• [Task details]:
Where a line in the material below has the string "Knowledge", please report it.

• [Records supplied]:
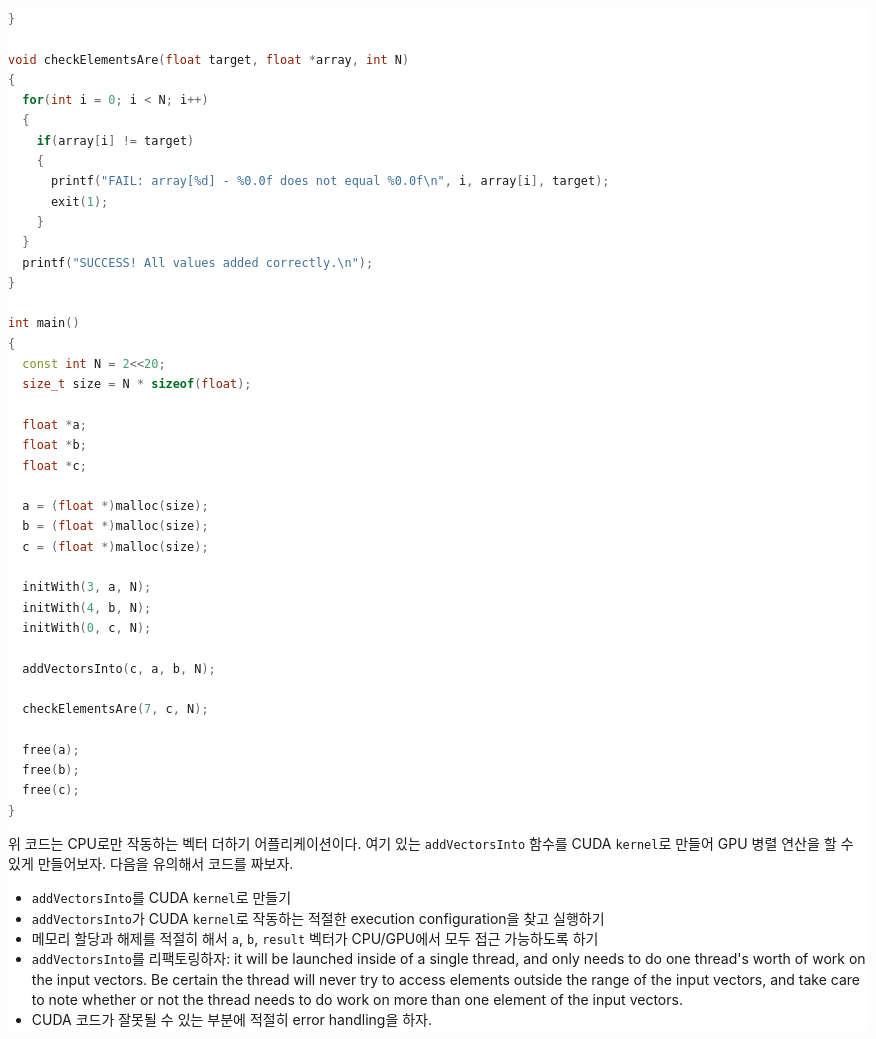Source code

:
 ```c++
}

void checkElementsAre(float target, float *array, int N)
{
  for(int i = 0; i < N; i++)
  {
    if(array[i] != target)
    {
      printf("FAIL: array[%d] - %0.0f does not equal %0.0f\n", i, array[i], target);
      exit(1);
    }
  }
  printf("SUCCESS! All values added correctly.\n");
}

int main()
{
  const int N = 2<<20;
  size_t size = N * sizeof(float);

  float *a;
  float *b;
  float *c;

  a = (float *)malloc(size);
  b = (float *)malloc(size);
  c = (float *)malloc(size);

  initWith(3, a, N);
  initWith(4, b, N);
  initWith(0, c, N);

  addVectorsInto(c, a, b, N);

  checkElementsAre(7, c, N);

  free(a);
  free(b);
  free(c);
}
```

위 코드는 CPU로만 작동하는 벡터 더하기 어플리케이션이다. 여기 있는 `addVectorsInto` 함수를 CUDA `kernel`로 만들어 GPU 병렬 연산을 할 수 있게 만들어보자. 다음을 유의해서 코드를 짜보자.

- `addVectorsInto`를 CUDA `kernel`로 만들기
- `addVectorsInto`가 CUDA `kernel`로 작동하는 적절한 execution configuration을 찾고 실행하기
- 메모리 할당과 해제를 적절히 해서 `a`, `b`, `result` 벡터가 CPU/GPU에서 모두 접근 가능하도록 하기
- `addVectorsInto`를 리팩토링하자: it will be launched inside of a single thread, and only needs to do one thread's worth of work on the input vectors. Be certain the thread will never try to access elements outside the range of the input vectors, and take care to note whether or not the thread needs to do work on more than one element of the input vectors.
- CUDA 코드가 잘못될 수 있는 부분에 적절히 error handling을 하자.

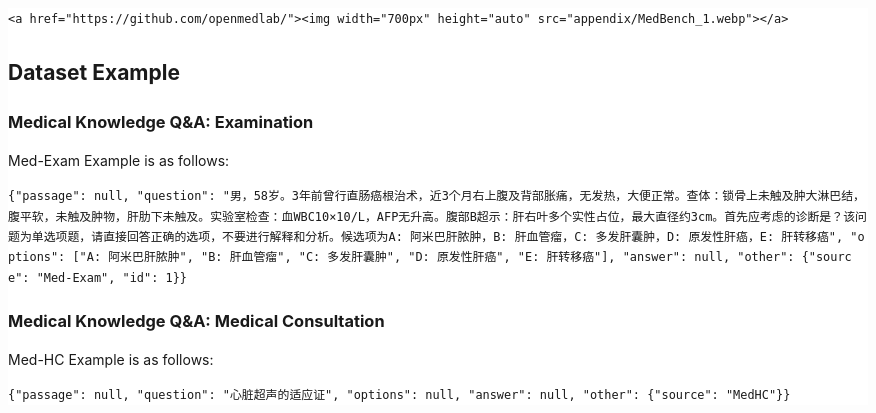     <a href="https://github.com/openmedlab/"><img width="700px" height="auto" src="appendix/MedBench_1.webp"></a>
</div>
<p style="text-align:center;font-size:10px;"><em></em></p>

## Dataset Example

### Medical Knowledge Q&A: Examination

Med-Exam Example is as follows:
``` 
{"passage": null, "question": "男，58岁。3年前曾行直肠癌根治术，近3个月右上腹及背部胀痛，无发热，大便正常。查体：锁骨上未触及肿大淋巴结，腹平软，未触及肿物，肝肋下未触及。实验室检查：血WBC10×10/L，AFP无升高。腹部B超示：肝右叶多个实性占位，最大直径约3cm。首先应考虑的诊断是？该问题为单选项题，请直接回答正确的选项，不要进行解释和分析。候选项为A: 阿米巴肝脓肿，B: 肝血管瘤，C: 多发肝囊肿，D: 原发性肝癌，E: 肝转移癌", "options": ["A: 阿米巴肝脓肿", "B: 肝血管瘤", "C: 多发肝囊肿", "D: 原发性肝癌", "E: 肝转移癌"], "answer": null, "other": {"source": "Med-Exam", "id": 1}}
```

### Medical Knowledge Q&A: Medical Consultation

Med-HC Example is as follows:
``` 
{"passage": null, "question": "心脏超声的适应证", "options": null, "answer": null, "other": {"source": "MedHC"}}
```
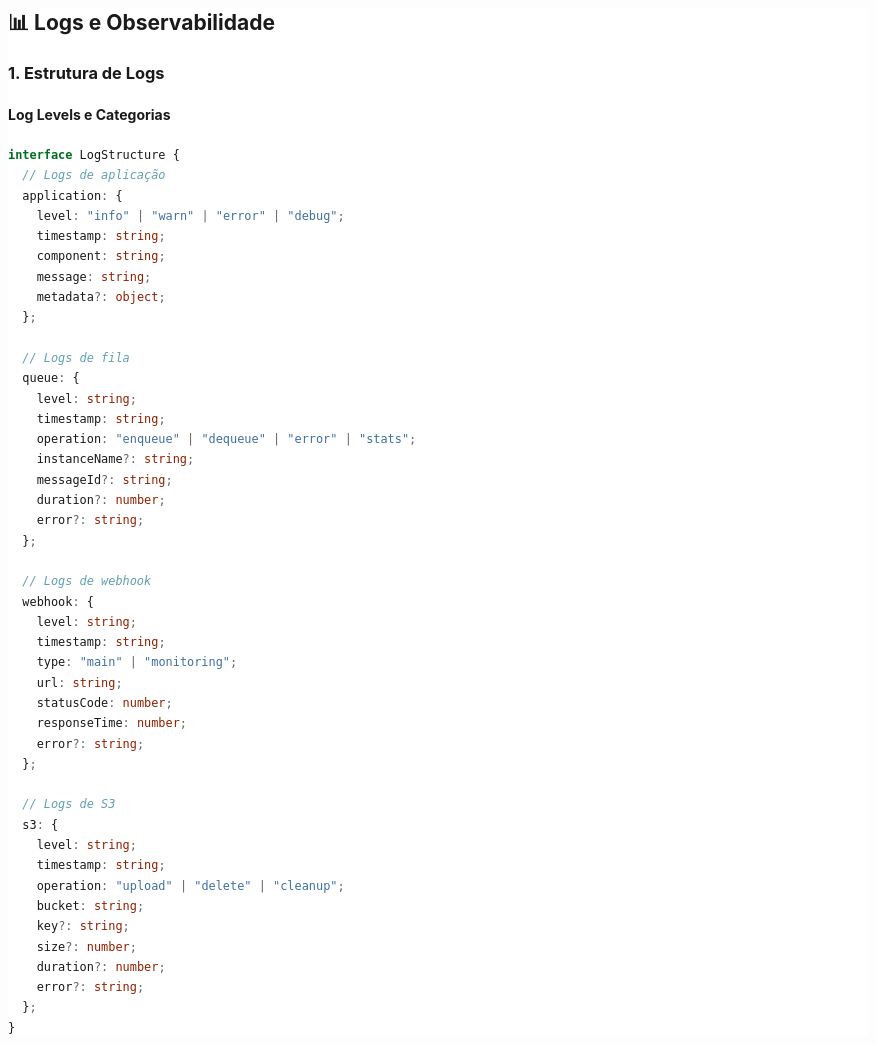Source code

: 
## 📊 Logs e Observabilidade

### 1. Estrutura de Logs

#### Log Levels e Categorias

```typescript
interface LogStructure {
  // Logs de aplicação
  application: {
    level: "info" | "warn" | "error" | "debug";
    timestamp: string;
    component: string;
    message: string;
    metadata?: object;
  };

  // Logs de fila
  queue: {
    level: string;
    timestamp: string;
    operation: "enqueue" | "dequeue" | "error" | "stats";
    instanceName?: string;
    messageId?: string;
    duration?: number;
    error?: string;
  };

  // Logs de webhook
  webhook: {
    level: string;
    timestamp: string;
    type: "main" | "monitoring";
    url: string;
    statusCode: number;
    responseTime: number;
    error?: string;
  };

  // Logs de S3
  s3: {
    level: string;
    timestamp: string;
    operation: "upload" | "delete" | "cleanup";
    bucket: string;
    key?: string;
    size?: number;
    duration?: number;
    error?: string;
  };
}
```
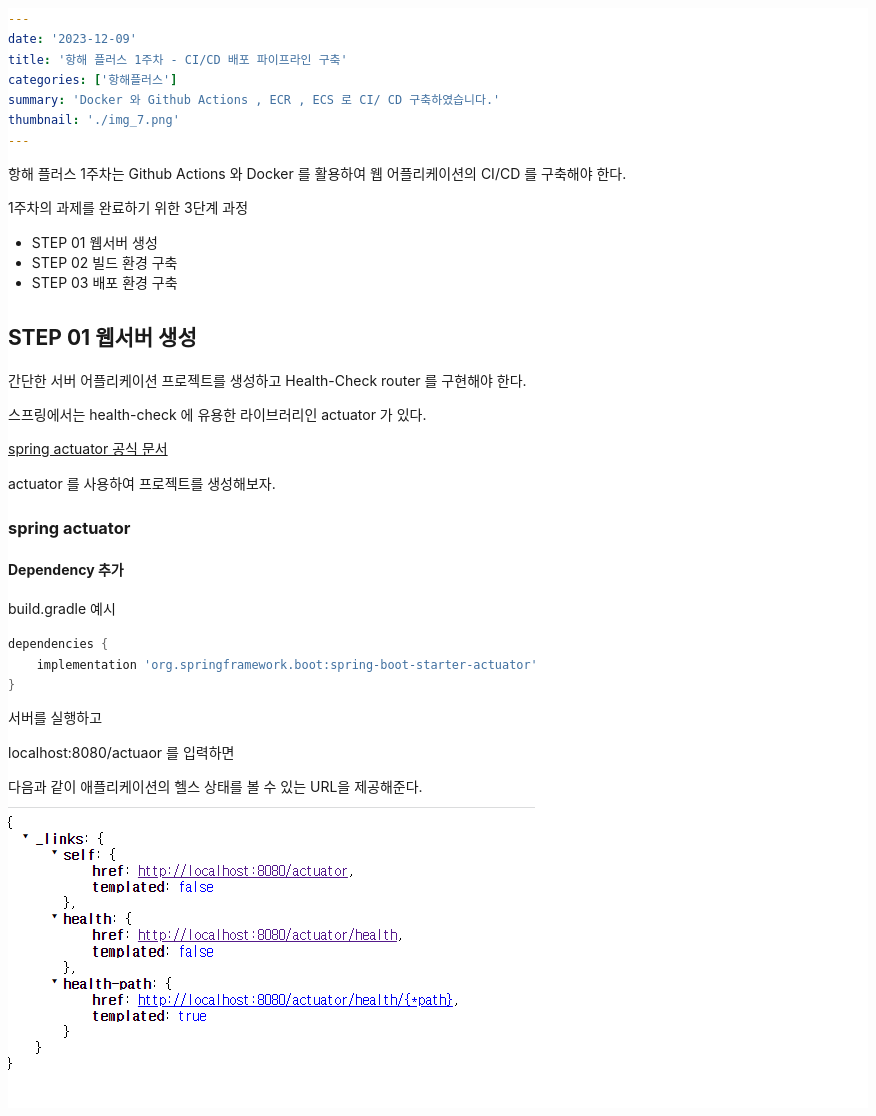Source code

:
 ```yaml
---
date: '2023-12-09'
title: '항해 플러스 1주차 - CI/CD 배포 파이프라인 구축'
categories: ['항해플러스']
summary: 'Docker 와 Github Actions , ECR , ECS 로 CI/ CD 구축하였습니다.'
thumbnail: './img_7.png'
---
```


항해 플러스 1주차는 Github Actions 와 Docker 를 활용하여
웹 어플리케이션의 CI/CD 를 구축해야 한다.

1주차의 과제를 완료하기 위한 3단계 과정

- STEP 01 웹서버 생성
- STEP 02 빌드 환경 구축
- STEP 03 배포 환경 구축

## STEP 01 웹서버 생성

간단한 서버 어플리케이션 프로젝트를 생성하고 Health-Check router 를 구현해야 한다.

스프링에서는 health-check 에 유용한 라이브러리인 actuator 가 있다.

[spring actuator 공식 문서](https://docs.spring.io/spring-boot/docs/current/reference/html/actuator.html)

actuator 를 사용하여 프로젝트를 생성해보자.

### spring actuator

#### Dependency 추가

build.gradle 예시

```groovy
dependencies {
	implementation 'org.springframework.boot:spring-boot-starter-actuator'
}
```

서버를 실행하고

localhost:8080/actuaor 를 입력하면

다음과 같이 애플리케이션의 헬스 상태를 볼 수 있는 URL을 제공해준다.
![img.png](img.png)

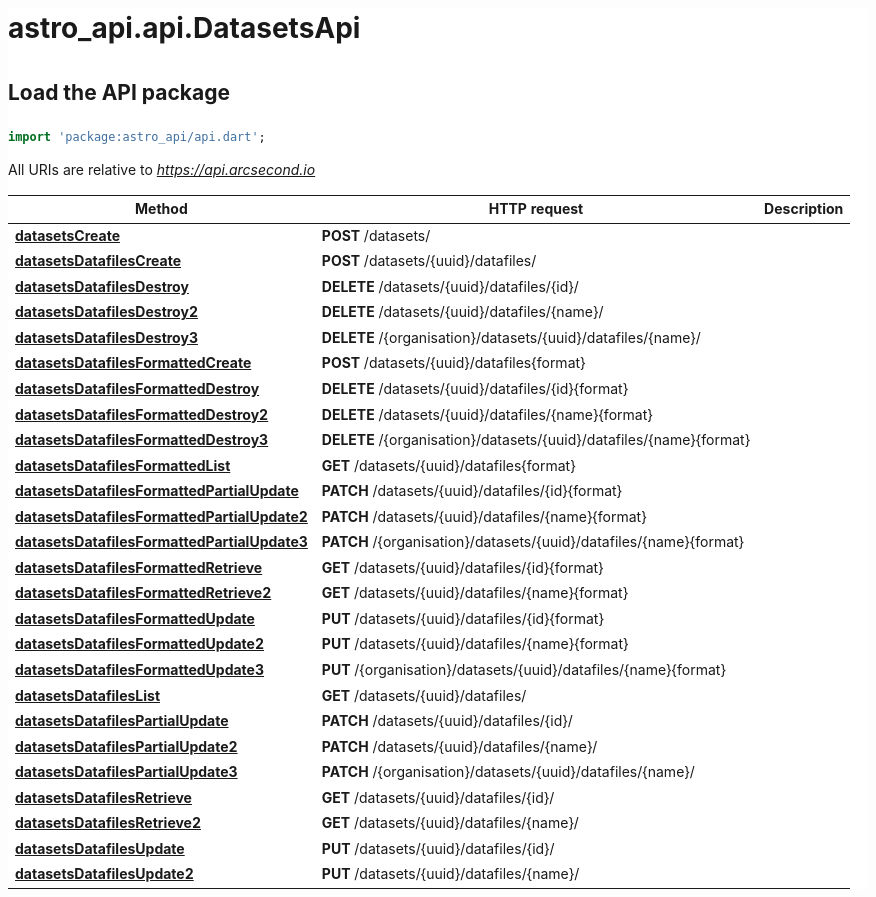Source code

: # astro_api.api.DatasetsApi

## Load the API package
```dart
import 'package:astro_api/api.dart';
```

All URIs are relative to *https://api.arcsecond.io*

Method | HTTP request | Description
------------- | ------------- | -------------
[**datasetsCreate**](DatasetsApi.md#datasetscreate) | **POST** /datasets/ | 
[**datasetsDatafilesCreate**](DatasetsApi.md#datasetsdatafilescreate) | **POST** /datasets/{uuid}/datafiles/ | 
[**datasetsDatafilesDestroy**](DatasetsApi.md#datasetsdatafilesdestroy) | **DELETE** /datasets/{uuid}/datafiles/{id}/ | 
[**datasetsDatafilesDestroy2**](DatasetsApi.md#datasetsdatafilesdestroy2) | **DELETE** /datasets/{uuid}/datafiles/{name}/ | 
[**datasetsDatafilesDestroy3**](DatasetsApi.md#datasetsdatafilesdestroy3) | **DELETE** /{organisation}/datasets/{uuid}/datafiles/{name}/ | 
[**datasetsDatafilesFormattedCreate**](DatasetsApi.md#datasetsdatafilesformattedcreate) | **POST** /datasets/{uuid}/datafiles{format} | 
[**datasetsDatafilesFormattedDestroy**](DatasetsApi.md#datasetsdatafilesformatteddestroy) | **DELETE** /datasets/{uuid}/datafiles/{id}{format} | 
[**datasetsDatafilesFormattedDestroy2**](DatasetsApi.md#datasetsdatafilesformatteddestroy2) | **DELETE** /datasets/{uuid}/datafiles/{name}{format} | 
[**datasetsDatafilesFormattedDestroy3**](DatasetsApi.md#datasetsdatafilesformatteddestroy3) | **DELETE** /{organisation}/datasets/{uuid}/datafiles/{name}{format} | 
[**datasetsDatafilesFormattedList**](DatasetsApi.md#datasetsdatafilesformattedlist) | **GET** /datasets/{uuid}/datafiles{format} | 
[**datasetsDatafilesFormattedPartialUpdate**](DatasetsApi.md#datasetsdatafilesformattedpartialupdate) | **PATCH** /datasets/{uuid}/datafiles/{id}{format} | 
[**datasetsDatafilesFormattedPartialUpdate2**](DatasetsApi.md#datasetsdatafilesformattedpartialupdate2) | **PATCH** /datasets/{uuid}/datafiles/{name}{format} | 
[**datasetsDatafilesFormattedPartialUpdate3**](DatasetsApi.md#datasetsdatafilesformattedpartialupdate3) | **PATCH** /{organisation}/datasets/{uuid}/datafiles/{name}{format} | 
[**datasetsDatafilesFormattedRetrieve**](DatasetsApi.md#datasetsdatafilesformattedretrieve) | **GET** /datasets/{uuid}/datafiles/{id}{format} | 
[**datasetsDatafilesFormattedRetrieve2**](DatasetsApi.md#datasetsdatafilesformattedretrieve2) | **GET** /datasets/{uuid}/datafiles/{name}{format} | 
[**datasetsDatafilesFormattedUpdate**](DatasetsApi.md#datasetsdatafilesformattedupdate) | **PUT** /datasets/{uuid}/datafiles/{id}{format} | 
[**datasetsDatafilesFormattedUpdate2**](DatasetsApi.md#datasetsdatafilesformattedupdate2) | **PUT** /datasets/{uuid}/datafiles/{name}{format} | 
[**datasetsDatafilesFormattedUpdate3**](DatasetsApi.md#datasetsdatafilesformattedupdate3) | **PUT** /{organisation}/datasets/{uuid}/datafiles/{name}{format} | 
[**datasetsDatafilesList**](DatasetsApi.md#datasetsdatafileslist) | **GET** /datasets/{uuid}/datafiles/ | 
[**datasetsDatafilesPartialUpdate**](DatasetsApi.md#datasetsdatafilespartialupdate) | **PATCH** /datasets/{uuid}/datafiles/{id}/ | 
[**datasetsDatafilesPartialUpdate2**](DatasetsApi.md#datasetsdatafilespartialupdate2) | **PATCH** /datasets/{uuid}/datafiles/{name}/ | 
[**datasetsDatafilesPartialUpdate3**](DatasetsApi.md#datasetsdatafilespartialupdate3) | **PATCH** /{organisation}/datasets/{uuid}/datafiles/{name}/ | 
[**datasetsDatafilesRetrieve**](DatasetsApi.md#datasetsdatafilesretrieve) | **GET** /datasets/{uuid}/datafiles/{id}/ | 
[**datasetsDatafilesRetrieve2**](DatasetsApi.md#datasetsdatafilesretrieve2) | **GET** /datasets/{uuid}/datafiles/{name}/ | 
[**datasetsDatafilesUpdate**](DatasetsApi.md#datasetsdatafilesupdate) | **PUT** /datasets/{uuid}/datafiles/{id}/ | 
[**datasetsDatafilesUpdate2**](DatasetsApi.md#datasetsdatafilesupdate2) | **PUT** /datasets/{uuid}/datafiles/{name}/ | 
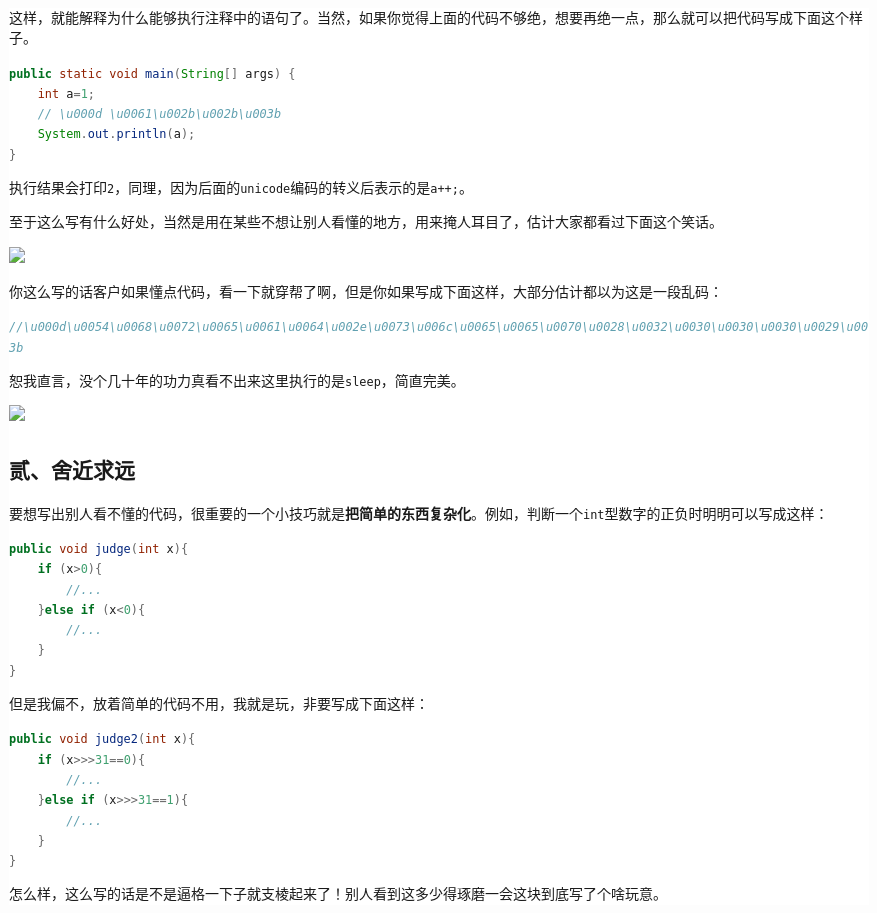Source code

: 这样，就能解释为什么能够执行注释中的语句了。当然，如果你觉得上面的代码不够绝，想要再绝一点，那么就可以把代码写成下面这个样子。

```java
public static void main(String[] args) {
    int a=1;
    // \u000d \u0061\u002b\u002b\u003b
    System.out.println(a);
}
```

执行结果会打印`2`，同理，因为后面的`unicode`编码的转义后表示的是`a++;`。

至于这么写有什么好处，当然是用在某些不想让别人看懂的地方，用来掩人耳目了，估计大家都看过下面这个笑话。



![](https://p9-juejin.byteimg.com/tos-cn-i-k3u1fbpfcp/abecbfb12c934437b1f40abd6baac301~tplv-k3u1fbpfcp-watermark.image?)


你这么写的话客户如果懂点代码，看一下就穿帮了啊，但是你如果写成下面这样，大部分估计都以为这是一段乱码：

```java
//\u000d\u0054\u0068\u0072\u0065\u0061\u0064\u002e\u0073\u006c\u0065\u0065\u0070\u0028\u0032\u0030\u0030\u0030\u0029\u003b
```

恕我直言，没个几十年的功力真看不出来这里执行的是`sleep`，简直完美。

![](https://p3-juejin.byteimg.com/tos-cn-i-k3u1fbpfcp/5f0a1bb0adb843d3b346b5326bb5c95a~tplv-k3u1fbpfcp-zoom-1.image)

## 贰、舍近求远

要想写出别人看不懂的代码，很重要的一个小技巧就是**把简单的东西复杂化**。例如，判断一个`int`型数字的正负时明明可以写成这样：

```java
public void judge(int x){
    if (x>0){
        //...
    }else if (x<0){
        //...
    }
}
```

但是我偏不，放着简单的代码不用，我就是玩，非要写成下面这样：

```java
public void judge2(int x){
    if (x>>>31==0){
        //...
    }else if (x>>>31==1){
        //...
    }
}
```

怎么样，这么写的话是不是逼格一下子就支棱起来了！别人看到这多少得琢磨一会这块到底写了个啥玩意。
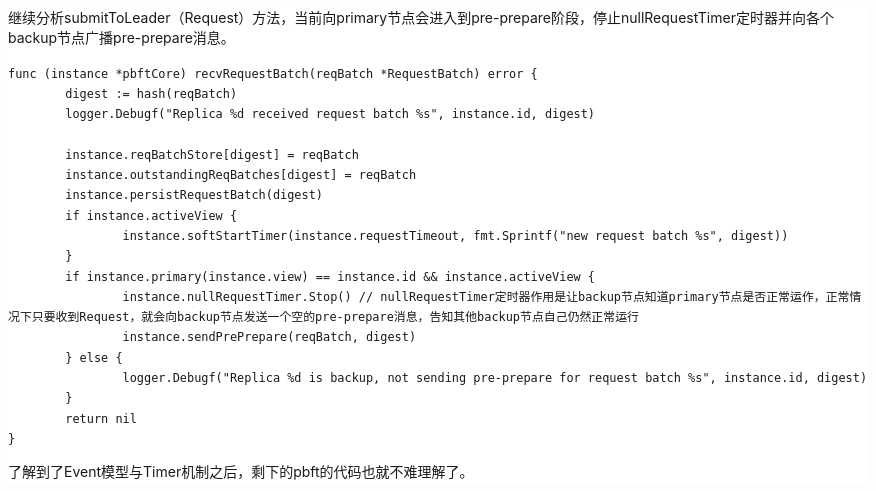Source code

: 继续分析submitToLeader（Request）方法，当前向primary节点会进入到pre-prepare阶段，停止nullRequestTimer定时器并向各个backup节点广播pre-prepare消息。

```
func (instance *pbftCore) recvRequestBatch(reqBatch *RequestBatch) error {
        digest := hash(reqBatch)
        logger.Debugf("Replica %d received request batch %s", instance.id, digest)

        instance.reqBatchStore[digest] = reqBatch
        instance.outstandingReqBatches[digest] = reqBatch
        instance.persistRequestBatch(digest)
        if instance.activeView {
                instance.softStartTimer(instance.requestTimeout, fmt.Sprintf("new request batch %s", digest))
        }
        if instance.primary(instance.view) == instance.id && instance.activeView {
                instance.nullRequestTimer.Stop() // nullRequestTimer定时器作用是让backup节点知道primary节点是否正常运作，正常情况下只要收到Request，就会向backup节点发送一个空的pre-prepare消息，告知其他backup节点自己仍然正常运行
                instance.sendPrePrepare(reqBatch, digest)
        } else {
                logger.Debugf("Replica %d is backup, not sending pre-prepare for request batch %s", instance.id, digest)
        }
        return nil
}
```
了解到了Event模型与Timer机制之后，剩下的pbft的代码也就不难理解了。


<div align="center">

• [Reply]:
### Medical Knowledge Q&A: Examination
### Medical Knowledge Q&A: Medical Consultation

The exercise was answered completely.